= INSTRUCTIONS TO FOLLOW =
List every line in the rows below that contains the string "Outlook", copying each line in full. Case counts.

= DATASET ENTRIES =
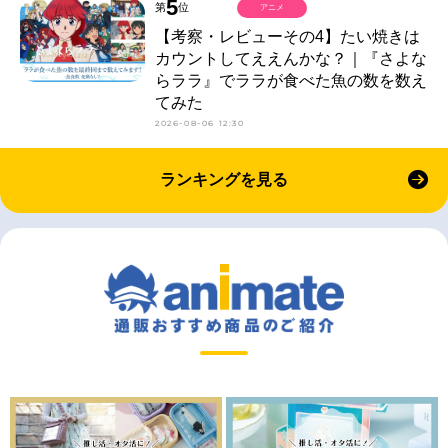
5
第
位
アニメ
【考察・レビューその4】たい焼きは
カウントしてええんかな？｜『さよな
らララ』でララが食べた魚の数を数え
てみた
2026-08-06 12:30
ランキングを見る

--

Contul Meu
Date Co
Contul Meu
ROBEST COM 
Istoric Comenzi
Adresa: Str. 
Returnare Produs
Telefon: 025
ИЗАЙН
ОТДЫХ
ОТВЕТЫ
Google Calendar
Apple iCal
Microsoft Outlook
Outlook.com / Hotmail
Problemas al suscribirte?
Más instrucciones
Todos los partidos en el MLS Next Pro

= WRITTEN RESPONSE =
Microsoft Outlook
Outlook.com / Hotmail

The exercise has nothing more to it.